* _TEXT SHOWN_
Can't open a MIDI file with triplets

• Jul 31, 2012 - 03:01

Is this true? Every time I try to open a MIDI file with 8th-note triplets, the file crashes if I choose a value smaller than the 8th note during the import. If I choose the 8th note value, then all my triplets are lost.

Is this really not possible in MuseScore?

Thanks


Comments

In reply to by famous beagle

I could recreate the crash. MuseScore (latest sstable 1.2) simply couldn't import your file. So I opened it in another midi editor. I couldn't see anything wrong, but the midi note lengths seemed to overlap. Or at least they were so long that there were no gaps between the notes. So I shortened them a bit and saved a new midi. After that, MuseScore managed to open it. But no triplets! Attached is the modified file. Try to open it using different shortest note values. Probably 1/16 will crash, but other values won't. If you use 1/64, you get an ugly score, but the notes are there and the playback is almost perfect triplets.

I tested the latest nightly build of MuseScore. It could open your file, but all triplets were changed into two quavers (8th notes) and the playback played them with a swing feel. But no triplets there either. The strange thing is that the middle note in each triplet kind of disappeared totally.

My guess is that MuseScore simply can't detect triplets while opening midi files, which is a great shame. When opening midi, you can select the shortest note value to use (1/8, 1/16 etc). I think it wouldn't be that much to add an option for triplets. Since MuseScore doesn't do midi recording in real time from a midi device, I bet I'm not the only one that does the midi recording with other software and then try to import the midi file into MuseScore. Triplets are very important in that case. Other tuplets not that important.

Attachment Size
test.mid 2.9 KB

In reply to by jotti

Yeah that's what I do too. I record MIDI versions of things and then when I want to get a score, instead of having to hand-write it, I can just open the MIDI file in MuseScore. I didn't realize it wouldn't be able to open triplets. In a normal song, it might not be a huge deal, but in a song that's based entirely on triplets (like "Beck's Bolero"), it's a total pain!

Thanks for the help!

In reply to by ChurchOrganist

I remeber Encore had a nice feature, where you could set the "resolution" of how midi data was interpreted. 8th, 16th, 32nd notes as the smallest notes. And a checkbox for checking triplets. The good thing was that the exact midi ticks remained in the imported data in the score, while the score could have shown only quarter notes and 8ths. Then you could alter the "resolution", mark some bars that had errors and do a re-valuation of it. After that, when everything looked ok, you could set all note lengths to the visual appearance, which corrected the playback (while you of course lost the original tick values for note down and note up). This could be a good approach. There's no way a program can make it right from the beginning to an end. You may want to change the settings for different parts of a midi file.

Recognising triplets shouldn't be that hard in a single melody line. But as soon as it's piano music, it gets harder. But as I see it, the same problems are there even if you just look for 8ths, 16ths and 32nds and you have chords. You might have chords on every quarter beat and a melody in 8th notes. Should it be like the chords are quarter notes in one voice and the melody runs as 8ths in another voice? Or everything in one voice and the chord notes are just 8th notes?

* _EXERCISE 1_
Translate this sentence from the forum thread into Spanish: "Recognising triplets shouldn't be that hard in a single melody line."
* _EXERCISE 2_
Copy word for word the passage of the forum thread starting at "Thanks for the" and ending at "a midi file.".

Data excerpts
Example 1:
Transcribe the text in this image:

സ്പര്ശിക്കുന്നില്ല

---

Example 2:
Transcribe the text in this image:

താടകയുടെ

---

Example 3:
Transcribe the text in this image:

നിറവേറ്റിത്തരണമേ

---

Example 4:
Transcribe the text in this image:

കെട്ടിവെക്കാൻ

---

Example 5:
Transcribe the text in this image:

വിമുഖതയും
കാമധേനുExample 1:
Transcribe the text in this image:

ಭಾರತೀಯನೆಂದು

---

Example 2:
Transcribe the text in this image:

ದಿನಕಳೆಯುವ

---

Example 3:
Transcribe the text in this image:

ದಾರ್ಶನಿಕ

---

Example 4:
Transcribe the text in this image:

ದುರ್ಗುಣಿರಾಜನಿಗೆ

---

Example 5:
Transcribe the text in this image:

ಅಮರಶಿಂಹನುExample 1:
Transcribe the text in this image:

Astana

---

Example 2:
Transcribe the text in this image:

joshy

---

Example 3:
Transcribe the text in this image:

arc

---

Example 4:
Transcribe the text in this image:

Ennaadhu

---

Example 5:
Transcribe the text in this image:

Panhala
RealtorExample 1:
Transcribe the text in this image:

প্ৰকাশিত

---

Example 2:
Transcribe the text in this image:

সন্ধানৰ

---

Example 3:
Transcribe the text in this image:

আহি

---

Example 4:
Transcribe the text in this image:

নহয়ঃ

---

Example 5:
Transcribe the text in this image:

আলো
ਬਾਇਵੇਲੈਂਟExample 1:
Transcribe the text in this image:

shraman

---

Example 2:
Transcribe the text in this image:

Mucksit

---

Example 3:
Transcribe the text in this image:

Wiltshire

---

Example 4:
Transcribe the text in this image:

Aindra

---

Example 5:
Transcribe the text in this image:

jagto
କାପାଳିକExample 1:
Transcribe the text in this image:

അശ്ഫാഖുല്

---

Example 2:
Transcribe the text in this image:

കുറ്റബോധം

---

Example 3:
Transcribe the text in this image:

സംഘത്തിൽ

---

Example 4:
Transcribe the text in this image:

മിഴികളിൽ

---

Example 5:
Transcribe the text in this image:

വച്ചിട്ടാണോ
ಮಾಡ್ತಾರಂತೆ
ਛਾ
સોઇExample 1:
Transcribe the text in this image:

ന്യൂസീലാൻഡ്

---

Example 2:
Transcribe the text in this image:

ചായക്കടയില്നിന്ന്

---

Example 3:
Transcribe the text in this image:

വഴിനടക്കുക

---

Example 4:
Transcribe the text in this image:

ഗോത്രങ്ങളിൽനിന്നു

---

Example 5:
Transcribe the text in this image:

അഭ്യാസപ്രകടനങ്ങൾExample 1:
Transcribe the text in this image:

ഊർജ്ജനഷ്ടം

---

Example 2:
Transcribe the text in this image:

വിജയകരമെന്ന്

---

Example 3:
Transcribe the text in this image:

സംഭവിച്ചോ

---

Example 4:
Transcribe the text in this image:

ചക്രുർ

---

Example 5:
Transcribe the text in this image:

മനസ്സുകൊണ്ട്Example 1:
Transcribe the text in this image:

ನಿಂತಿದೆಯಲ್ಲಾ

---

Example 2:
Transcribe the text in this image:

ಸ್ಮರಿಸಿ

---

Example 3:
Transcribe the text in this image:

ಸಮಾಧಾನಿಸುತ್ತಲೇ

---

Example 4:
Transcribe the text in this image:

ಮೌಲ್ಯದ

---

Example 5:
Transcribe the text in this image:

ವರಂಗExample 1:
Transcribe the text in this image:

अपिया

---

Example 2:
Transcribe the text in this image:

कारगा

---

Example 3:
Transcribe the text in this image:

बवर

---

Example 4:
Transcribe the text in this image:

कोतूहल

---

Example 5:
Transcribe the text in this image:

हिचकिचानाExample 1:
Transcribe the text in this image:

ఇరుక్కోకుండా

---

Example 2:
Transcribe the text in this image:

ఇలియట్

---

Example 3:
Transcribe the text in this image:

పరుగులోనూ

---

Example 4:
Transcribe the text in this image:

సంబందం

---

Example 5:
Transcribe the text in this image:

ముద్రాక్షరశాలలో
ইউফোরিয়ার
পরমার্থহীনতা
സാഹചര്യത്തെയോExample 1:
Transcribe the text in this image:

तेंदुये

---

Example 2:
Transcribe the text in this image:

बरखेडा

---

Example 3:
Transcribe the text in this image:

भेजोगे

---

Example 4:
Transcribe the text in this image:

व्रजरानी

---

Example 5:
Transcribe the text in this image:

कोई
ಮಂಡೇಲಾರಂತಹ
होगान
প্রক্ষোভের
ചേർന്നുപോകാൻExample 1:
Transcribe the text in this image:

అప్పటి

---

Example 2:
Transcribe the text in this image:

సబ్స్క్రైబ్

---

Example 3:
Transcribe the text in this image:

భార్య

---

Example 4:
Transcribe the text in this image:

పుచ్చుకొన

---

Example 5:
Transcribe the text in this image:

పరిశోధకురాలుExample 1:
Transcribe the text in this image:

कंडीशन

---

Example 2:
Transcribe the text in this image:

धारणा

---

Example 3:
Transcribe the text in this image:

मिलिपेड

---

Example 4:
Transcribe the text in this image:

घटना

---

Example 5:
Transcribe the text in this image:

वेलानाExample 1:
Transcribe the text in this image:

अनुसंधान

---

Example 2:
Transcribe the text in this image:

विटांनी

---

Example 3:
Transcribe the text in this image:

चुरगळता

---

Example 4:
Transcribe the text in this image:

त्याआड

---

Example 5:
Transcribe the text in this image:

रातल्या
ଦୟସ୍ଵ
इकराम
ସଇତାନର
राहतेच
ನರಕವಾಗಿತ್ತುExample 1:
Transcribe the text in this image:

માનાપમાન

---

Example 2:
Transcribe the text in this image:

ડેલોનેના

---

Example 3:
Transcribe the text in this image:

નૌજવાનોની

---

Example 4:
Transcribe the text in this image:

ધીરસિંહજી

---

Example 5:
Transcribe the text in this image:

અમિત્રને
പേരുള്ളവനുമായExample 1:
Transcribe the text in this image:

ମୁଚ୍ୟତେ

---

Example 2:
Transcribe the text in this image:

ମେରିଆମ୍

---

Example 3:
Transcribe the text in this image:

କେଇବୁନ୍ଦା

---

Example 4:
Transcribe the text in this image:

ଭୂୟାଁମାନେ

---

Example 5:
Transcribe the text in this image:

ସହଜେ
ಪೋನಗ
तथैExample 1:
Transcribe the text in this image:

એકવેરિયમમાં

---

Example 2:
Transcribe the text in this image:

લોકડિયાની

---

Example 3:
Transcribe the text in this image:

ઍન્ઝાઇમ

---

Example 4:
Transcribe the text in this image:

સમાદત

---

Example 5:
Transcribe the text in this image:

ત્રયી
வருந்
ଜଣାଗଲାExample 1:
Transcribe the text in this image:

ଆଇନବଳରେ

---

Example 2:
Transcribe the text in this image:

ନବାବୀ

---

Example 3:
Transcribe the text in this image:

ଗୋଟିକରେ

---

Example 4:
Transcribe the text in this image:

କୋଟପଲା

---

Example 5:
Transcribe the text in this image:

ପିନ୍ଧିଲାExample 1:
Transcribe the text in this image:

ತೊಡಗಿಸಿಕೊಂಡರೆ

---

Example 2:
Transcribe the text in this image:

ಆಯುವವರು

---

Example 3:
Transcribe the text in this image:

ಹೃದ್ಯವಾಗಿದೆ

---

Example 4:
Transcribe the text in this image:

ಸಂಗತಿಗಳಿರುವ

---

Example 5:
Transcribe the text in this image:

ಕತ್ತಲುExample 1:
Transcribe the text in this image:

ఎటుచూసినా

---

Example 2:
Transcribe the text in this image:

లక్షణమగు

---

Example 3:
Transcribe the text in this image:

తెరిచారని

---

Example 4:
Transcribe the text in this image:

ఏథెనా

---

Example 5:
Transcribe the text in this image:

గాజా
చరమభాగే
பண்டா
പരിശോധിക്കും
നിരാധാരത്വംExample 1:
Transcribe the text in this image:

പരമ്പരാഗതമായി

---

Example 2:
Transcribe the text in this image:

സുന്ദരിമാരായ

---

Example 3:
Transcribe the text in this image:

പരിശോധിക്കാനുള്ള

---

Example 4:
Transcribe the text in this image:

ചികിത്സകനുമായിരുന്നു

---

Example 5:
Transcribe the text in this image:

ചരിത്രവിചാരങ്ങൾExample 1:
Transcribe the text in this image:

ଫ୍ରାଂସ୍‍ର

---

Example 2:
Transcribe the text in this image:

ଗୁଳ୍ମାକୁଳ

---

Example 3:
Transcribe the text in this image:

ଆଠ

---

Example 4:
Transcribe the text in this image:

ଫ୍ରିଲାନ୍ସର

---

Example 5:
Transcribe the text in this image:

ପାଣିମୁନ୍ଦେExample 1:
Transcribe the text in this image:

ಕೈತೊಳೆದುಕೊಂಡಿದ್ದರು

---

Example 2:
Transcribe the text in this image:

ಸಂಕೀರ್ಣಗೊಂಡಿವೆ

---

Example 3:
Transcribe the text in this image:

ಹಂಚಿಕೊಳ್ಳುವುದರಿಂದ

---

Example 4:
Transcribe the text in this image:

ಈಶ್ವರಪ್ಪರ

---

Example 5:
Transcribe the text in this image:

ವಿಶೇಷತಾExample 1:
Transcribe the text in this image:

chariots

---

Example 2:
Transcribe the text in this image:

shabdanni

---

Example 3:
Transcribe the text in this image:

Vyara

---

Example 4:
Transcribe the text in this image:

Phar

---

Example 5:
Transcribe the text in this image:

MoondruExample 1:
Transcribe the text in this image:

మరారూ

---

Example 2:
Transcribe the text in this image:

* _EXPECTED ANSWER 1_
Reconocer tresillos no debería ser tan difícil en una sola línea melódica.

* _EXPECTED ANSWER 2_
Thanks for the help!

In reply to by ChurchOrganist

I remeber Encore had a nice feature, where you could set the "resolution" of how midi data was interpreted. 8th, 16th, 32nd notes as the smallest notes. And a checkbox for checking triplets. The good thing was that the exact midi ticks remained in the imported data in the score, while the score could have shown only quarter notes and 8ths. Then you could alter the "resolution", mark some bars that had errors and do a re-valuation of it. After that, when everything looked ok, you could set all note lengths to the visual appearance, which corrected the playback (while you of course lost the original tick values for note down and note up). This could be a good approach. There's no way a program can make it right from the beginning to an end. You may want to change the settings for different parts of a midi file.